9. En second lieu, en vertu de l'article L. 211-2 du code des relations entre le public et l'administration : " Les personnes physiques ou morales ont le droit d'être informées sans délai des motifs des décisions administratives individuelles défavorables qui les concernent." Aux termes de l'article L. 211-5 du même code : " La motivation exigée par le présent chapitre doit être écrite et comporter l'énoncé des considérations de droit et de fait qui constituent le fondement de la décision. " La décision fixant le pays de destination comporte l'énoncé des considérations de droit et de fait qui en constituent le fondement. Par suite, la préfète du Puy-de-Dôme, qui n'avait pas à détailler les raisons pour lesquelles elle a estimé que l'intéressé n'encourt aucune menace dans son pays, a suffisamment motivé sa décision.
10. Il résulte de ce qui précède que M. B... n'est pas fondé à soutenir que c'est à tort que, par le jugement attaqué, la magistrate désignée par le président du tribunal administratif de Clermont-Ferrand a rejeté sa demande.
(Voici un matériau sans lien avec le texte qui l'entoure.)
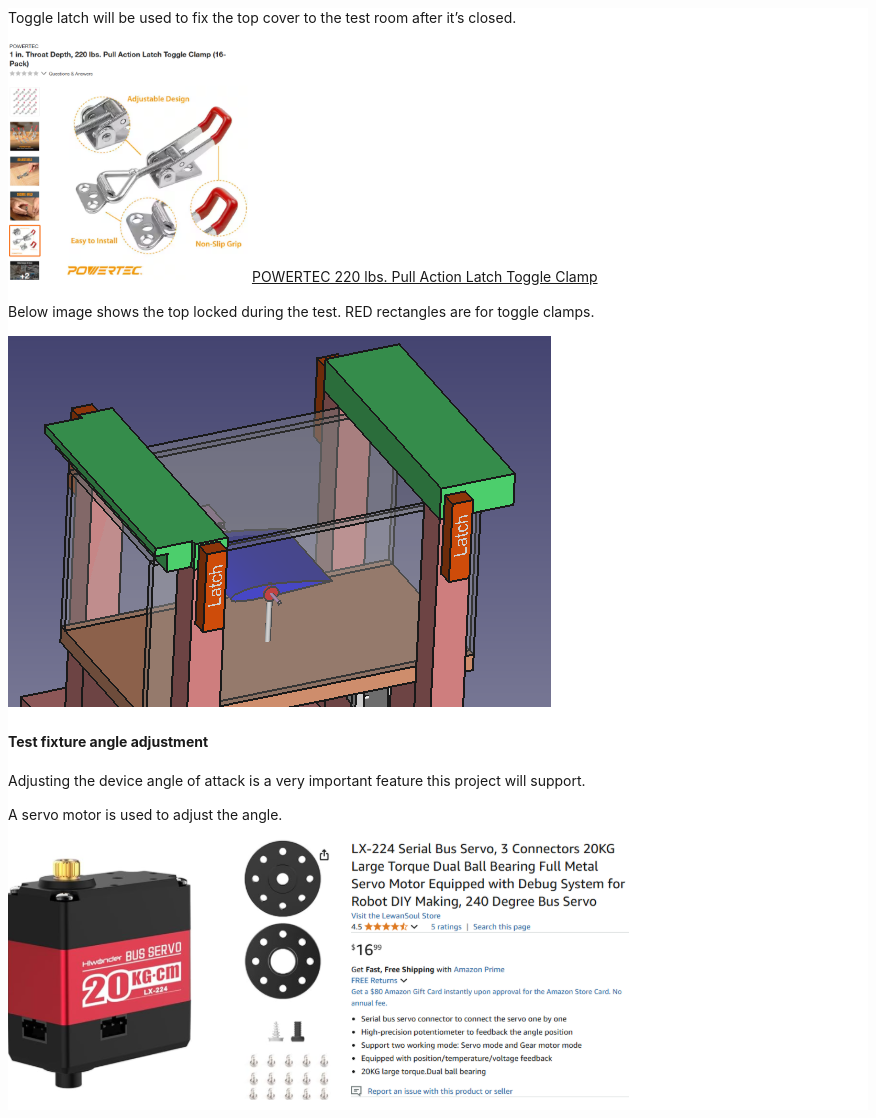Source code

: Toggle latch will be used to fix the top cover to the test room after it’s closed.

![](_images/togglelatch.png) [POWERTEC 220 lbs. Pull Action Latch Toggle Clamp](https://www.homedepot.com/p/POWERTEC-220-lbs-Holding-Capacity-Pull-Action-Latch-Toggle-Clamp-4001-with-Red-Vinyl-Handle-Grip-32-Pack-20332-P4/321600330#overlay)

Below image shows the top locked during the test. RED rectangles are for toggle clamps.

![](_images/testroom_togglelatch.png)

#### Test fixture angle adjustment

Adjusting the device angle of attack is a very important feature this project will support.

A servo motor is used to adjust the angle.

![](_images/servo.png)
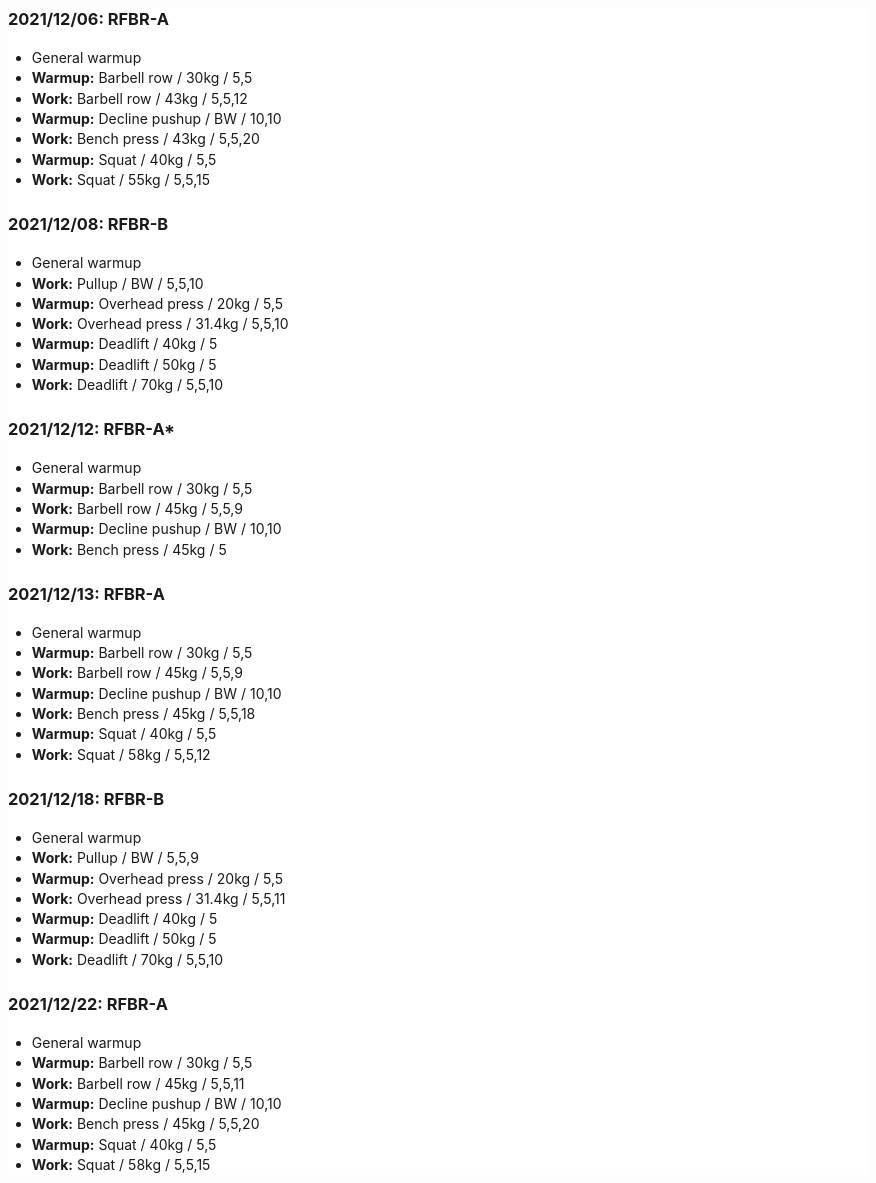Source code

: 
### 2021/12/06: RFBR-A
- General warmup
- **Warmup:** Barbell row / 30kg / 5,5
- **Work:** Barbell row / 43kg / 5,5,12
- **Warmup:** Decline pushup / BW / 10,10
- **Work:** Bench press / 43kg / 5,5,20
- **Warmup:** Squat / 40kg / 5,5
- **Work:** Squat / 55kg / 5,5,15


### 2021/12/08: RFBR-B
- General warmup
- **Work:** Pullup / BW / 5,5,10
- **Warmup:** Overhead press / 20kg / 5,5
- **Work:** Overhead press / 31.4kg / 5,5,10
- **Warmup:** Deadlift / 40kg / 5
- **Warmup:** Deadlift / 50kg / 5
- **Work:** Deadlift / 70kg / 5,5,10


### 2021/12/12: RFBR-A*
- General warmup
- **Warmup:** Barbell row / 30kg / 5,5
- **Work:** Barbell row / 45kg / 5,5,9
- **Warmup:** Decline pushup / BW / 10,10
- **Work:** Bench press / 45kg / 5


### 2021/12/13: RFBR-A
- General warmup
- **Warmup:** Barbell row / 30kg / 5,5
- **Work:** Barbell row / 45kg / 5,5,9
- **Warmup:** Decline pushup / BW / 10,10
- **Work:** Bench press / 45kg / 5,5,18
- **Warmup:** Squat / 40kg / 5,5
- **Work:** Squat / 58kg / 5,5,12


### 2021/12/18: RFBR-B
- General warmup
- **Work:** Pullup / BW / 5,5,9
- **Warmup:** Overhead press / 20kg / 5,5
- **Work:** Overhead press / 31.4kg / 5,5,11
- **Warmup:** Deadlift / 40kg / 5
- **Warmup:** Deadlift / 50kg / 5
- **Work:** Deadlift / 70kg / 5,5,10


### 2021/12/22: RFBR-A
- General warmup
- **Warmup:** Barbell row / 30kg / 5,5
- **Work:** Barbell row / 45kg / 5,5,11
- **Warmup:** Decline pushup / BW / 10,10
- **Work:** Bench press / 45kg / 5,5,20
- **Warmup:** Squat / 40kg / 5,5
- **Work:** Squat / 58kg / 5,5,15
Ses conclusions aux fins d'injonction et celles qu'il présente, au bénéfice de son conseil, au titre de l'article L. 761-1 du code de justice administrative doivent être rejetées par voie de conséquence.
DÉCIDE :
Article 1er : La requête de M. B... est rejetée.
Article 2 : Le présent arrêt sera notifié à M. C... B... et au ministre de l'intérieur.
Copie en sera adressée au préfet du Puy-de-Dôme.
Délibéré après l'audience du 24 novembre 2020 à laquelle siégeaient :
M. Daniel Josserand-Jaillet, président de chambre,
M. Thierry Besse, président-assesseur,
Mme E... D..., première conseillère.
Rendu public par mise à disposition au greffe le 15 décembre 2020.